(Exercise objective):
The answer should consist of all the entries, repeated word for word.

---- Source records

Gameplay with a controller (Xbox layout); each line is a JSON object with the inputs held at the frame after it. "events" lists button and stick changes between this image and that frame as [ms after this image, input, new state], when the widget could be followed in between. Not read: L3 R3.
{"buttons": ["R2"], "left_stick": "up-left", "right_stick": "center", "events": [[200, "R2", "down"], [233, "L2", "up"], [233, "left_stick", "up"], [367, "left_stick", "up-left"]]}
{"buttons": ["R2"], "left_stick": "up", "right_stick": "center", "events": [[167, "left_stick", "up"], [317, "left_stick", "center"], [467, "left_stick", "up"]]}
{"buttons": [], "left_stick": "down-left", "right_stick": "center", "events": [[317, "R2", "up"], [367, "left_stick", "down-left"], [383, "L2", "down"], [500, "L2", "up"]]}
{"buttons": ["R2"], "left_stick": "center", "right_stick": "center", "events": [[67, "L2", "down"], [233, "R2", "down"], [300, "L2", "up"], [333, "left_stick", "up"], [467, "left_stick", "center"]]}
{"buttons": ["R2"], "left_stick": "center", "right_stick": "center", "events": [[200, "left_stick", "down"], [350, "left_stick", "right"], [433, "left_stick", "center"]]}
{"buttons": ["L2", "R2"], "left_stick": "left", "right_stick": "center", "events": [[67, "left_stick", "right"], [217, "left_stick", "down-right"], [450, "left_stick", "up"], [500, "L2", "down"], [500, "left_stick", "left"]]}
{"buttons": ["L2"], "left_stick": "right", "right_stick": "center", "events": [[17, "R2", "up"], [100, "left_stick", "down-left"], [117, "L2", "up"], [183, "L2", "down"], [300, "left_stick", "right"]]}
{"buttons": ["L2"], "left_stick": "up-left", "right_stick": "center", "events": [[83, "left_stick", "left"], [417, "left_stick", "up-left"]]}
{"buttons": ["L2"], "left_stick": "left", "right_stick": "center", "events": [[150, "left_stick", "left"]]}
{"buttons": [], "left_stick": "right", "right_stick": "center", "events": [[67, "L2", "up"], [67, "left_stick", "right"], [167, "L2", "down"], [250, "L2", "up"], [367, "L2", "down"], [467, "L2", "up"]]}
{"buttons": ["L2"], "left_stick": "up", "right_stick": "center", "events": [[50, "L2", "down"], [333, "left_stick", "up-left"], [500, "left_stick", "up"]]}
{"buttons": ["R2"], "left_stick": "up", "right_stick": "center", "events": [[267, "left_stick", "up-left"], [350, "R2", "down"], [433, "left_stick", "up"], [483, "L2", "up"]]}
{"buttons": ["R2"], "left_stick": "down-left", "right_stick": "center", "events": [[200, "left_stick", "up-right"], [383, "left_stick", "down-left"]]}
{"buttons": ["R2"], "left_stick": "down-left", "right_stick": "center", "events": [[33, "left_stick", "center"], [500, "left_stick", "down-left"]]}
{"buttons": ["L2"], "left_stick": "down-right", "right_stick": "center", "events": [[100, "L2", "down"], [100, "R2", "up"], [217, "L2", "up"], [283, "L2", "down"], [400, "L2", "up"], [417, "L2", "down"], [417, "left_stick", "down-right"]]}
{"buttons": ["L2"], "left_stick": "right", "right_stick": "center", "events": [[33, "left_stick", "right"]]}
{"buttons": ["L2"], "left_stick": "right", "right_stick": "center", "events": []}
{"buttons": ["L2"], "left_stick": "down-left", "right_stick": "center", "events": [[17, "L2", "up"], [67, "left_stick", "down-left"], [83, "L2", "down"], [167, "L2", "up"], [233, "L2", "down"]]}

--------

(Exercise result):
Gameplay with a controller (Xbox layout); each line is a JSON object with the inputs held at the frame after it. "events" lists button and stick changes between this image and that frame as [ms after this image, input, new state], when the widget could be followed in between. Not read: L3 R3.
{"buttons": ["R2"], "left_stick": "up-left", "right_stick": "center", "events": [[200, "R2", "down"], [233, "L2", "up"], [233, "left_stick", "up"], [367, "left_stick", "up-left"]]}
{"buttons": ["R2"], "left_stick": "up", "right_stick": "center", "events": [[167, "left_stick", "up"], [317, "left_stick", "center"], [467, "left_stick", "up"]]}
{"buttons": [], "left_stick": "down-left", "right_stick": "center", "events": [[317, "R2", "up"], [367, "left_stick", "down-left"], [383, "L2", "down"], [500, "L2", "up"]]}
{"buttons": ["R2"], "left_stick": "center", "right_stick": "center", "events": [[67, "L2", "down"], [233, "R2", "down"], [300, "L2", "up"], [333, "left_stick", "up"], [467, "left_stick", "center"]]}
{"buttons": ["R2"], "left_stick": "center", "right_stick": "center", "events": [[200, "left_stick", "down"], [350, "left_stick", "right"], [433, "left_stick", "center"]]}
{"buttons": ["L2", "R2"], "left_stick": "left", "right_stick": "center", "events": [[67, "left_stick", "right"], [217, "left_stick", "down-right"], [450, "left_stick", "up"], [500, "L2", "down"], [500, "left_stick", "left"]]}
{"buttons": ["L2"], "left_stick": "right", "right_stick": "center", "events": [[17, "R2", "up"], [100, "left_stick", "down-left"], [117, "L2", "up"], [183, "L2", "down"], [300, "left_stick", "right"]]}
{"buttons": ["L2"], "left_stick": "up-left", "right_stick": "center", "events": [[83, "left_stick", "left"], [417, "left_stick", "up-left"]]}
{"buttons": ["L2"], "left_stick": "left", "right_stick": "center", "events": [[150, "left_stick", "left"]]}
{"buttons": [], "left_stick": "right", "right_stick": "center", "events": [[67, "L2", "up"], [67, "left_stick", "right"], [167, "L2", "down"], [250, "L2", "up"], [367, "L2", "down"], [467, "L2", "up"]]}
{"buttons": ["L2"], "left_stick": "up", "right_stick": "center", "events": [[50, "L2", "down"], [333, "left_stick", "up-left"], [500, "left_stick", "up"]]}
{"buttons": ["R2"], "left_stick": "up", "right_stick": "center", "events": [[267, "left_stick", "up-left"], [350, "R2", "down"], [433, "left_stick", "up"], [483, "L2", "up"]]}
{"buttons": ["R2"], "left_stick": "down-left", "right_stick": "center", "events": [[200, "left_stick", "up-right"], [383, "left_stick", "down-left"]]}
{"buttons": ["R2"], "left_stick": "down-left", "right_stick": "center", "events": [[33, "left_stick", "center"], [500, "left_stick", "down-left"]]}
{"buttons": ["L2"], "left_stick": "down-right", "right_stick": "center", "events": [[100, "L2", "down"], [100, "R2", "up"], [217, "L2", "up"], [283, "L2", "down"], [400, "L2", "up"], [417, "L2", "down"], [417, "left_stick", "down-right"]]}
{"buttons": ["L2"], "left_stick": "right", "right_stick": "center", "events": [[33, "left_stick", "right"]]}
{"buttons": ["L2"], "left_stick": "right", "right_stick": "center", "events": []}
{"buttons": ["L2"], "left_stick": "down-left", "right_stick": "center", "events": [[17, "L2", "up"], [67, "left_stick", "down-left"], [83, "L2", "down"], [167, "L2", "up"], [233, "L2", "down"]]}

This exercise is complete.